RECORDS SHOWN ::
• • • • •

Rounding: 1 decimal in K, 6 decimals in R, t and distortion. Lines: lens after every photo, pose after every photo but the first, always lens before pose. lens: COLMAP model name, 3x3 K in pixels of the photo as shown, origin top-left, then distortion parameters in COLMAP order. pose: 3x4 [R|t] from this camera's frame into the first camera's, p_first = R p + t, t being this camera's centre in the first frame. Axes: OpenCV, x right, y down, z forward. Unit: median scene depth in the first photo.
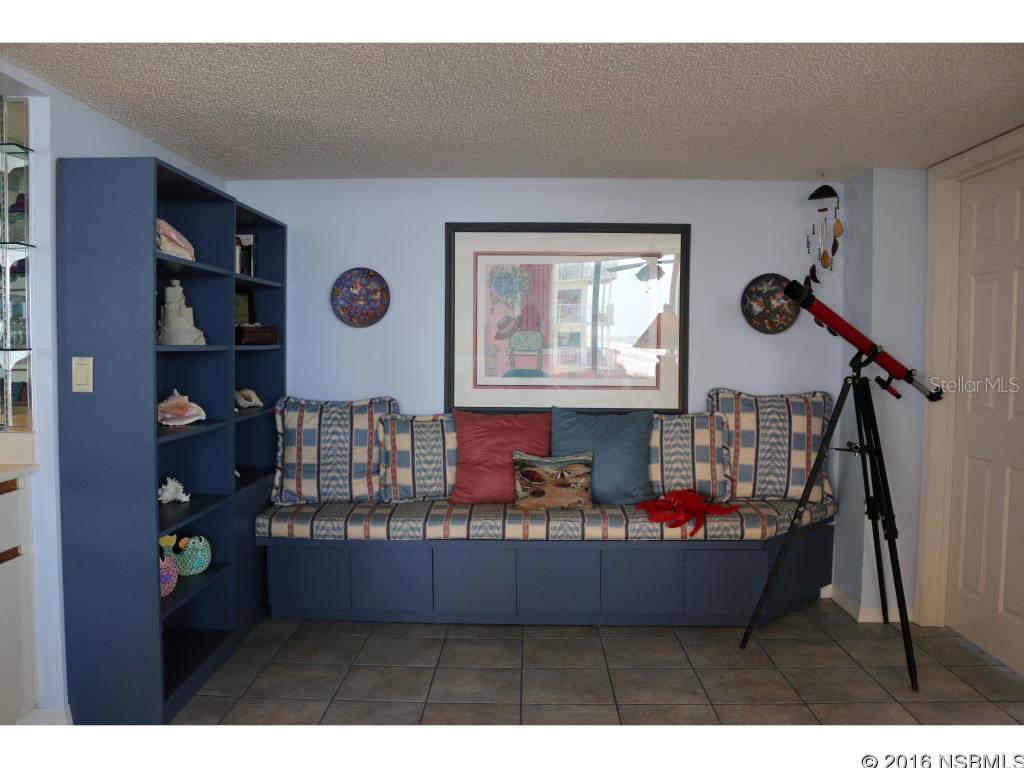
lens RADIAL K [[837.0, 0, 514.6], [0, 837.0, 387.0], [0, 0, 1]] dist [-0.149429, 0.109587]
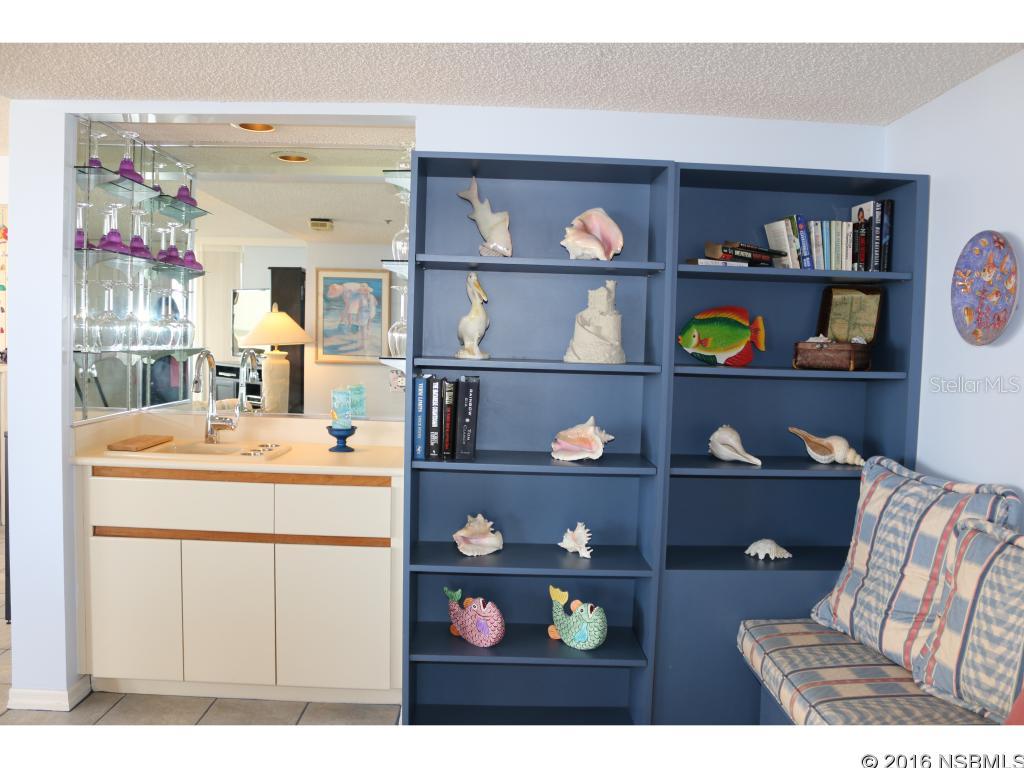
lens RADIAL K [[837.0, 0, 512.6], [0, 837.0, 378.3], [0, 0, 1]] dist [-0.149429, 0.109587]
pose [[0.026252, 0.040030, -0.998854, 0.325264], [-0.080746, 0.996018, 0.037794, -0.048011], [0.996389, 0.079661, 0.029380, 0.718167]]
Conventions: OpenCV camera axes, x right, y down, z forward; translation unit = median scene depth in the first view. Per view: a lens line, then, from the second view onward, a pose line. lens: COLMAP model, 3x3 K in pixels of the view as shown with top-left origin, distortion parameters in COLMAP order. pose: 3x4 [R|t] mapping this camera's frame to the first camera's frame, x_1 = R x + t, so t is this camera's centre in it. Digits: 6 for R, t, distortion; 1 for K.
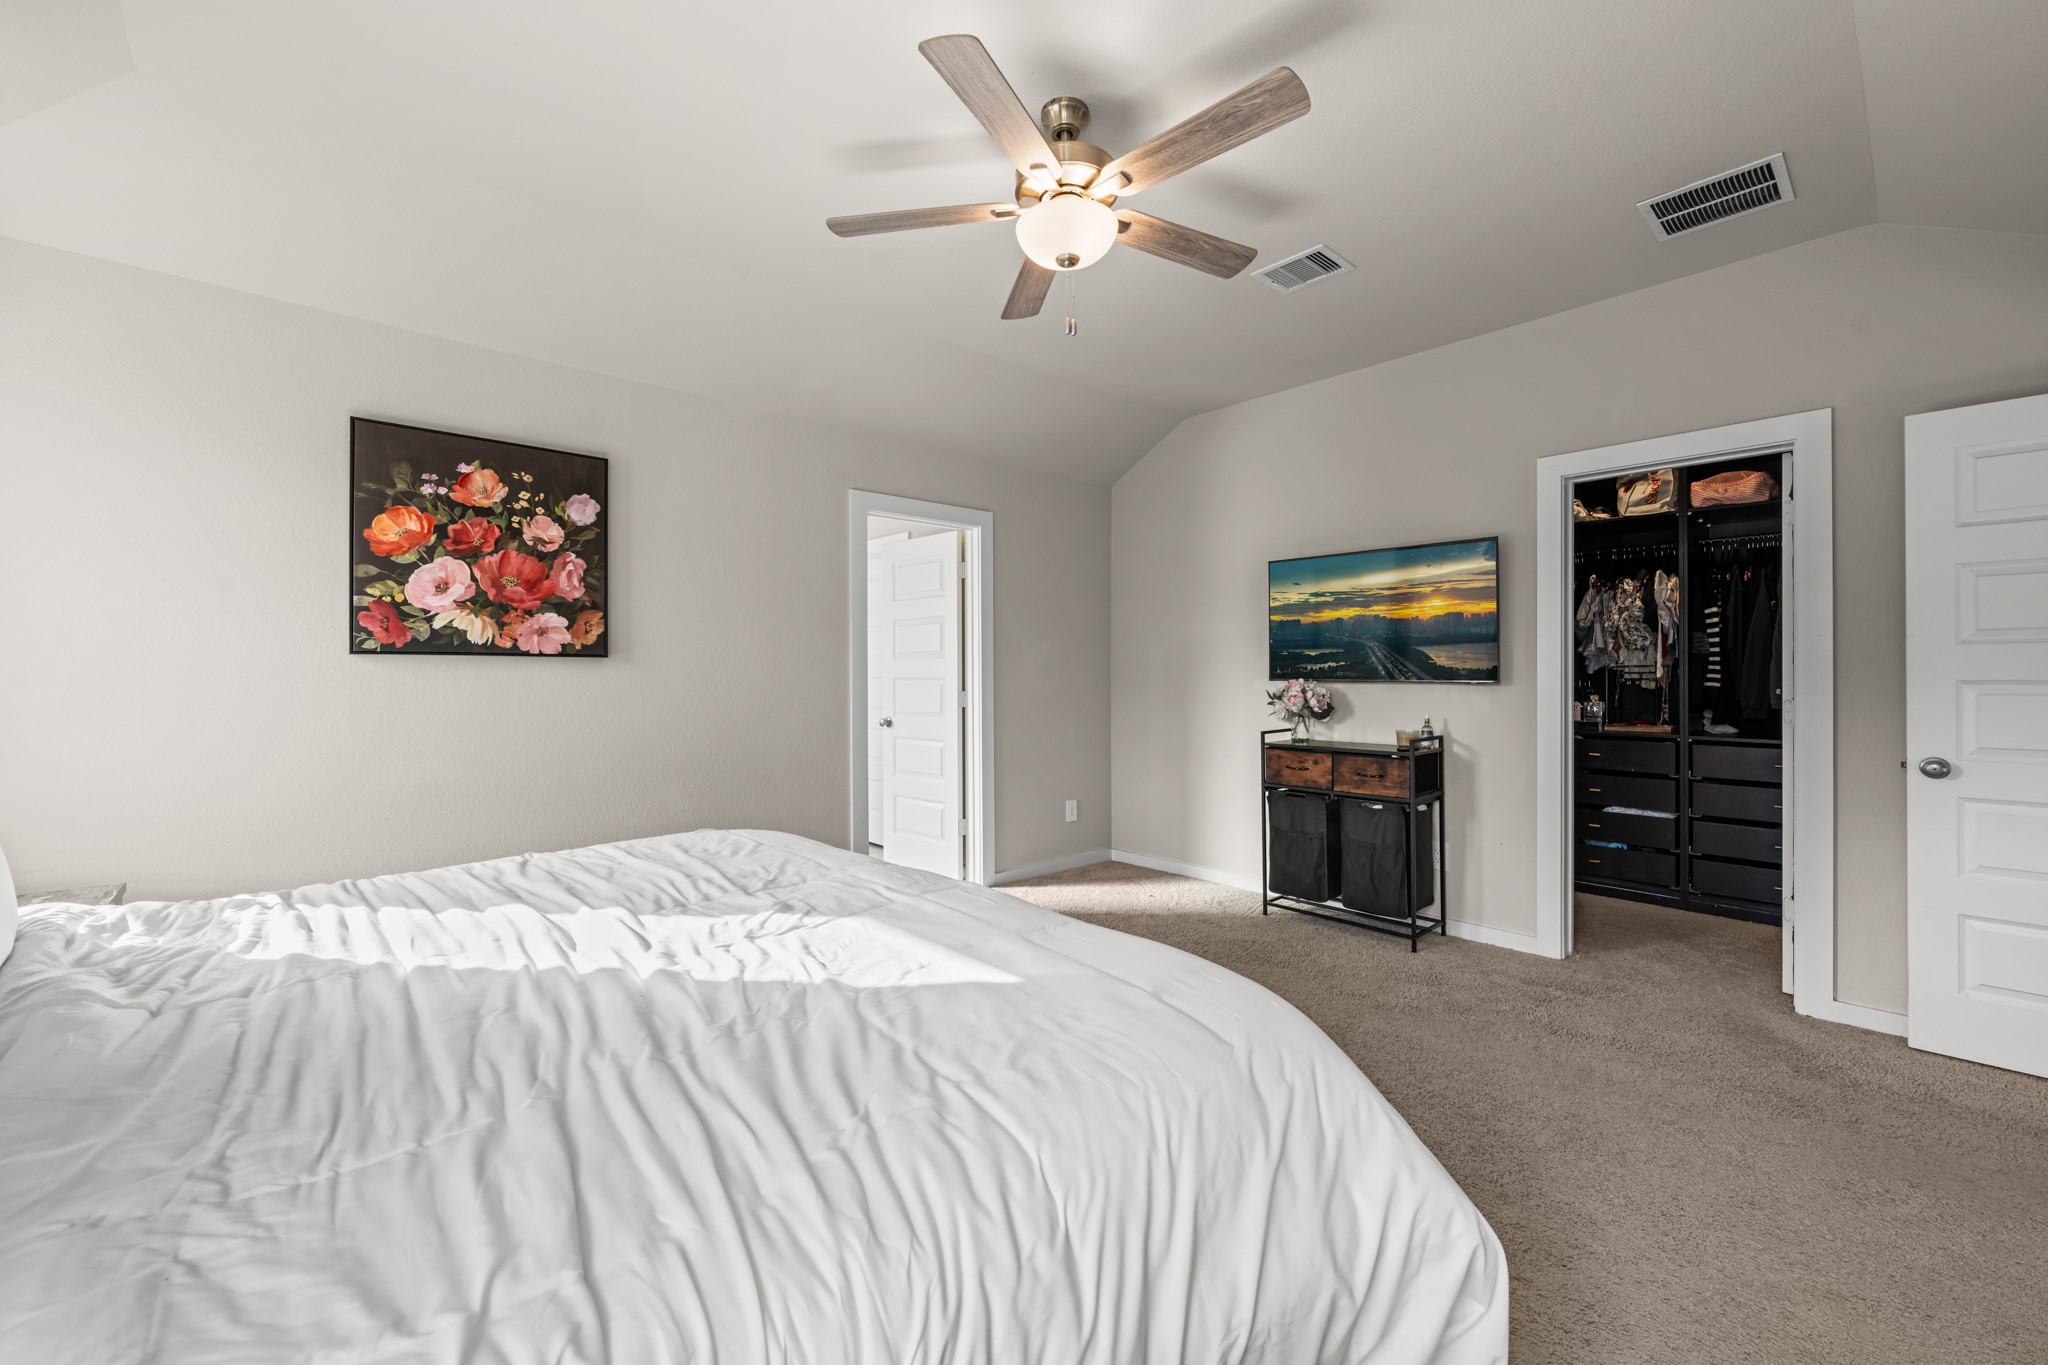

• • • • •

Please output the material above again, exactly, and omit every image.

ANSWER SECTION ::
Rounding: 1 decimal in K, 6 decimals in R, t and distortion. Lines: lens after every photo, pose after every photo but the first, always lens before pose. lens: COLMAP model name, 3x3 K in pixels of the photo as shown, origin top-left, then distortion parameters in COLMAP order. pose: 3x4 [R|t] from this camera's frame into the first camera's, p_first = R p + t, t being this camera's centre in the first frame. Axes: OpenCV, x right, y down, z forward. Unit: median scene depth in the first photo.
lens RADIAL K [[837.0, 0, 514.6], [0, 837.0, 387.0], [0, 0, 1]] dist [-0.149429, 0.109587]
lens RADIAL K [[837.0, 0, 512.6], [0, 837.0, 378.3], [0, 0, 1]] dist [-0.149429, 0.109587]
pose [[0.026252, 0.040030, -0.998854, 0.325264], [-0.080746, 0.996018, 0.037794, -0.048011], [0.996389, 0.079661, 0.029380, 0.718167]]
Conventions: OpenCV camera axes, x right, y down, z forward; translation unit = median scene depth in the first view. Per view: a lens line, then, from the second view onward, a pose line. lens: COLMAP model, 3x3 K in pixels of the view as shown with top-left origin, distortion parameters in COLMAP order. pose: 3x4 [R|t] mapping this camera's frame to the first camera's frame, x_1 = R x + t, so t is this camera's centre in it. Digits: 6 for R, t, distortion; 1 for K.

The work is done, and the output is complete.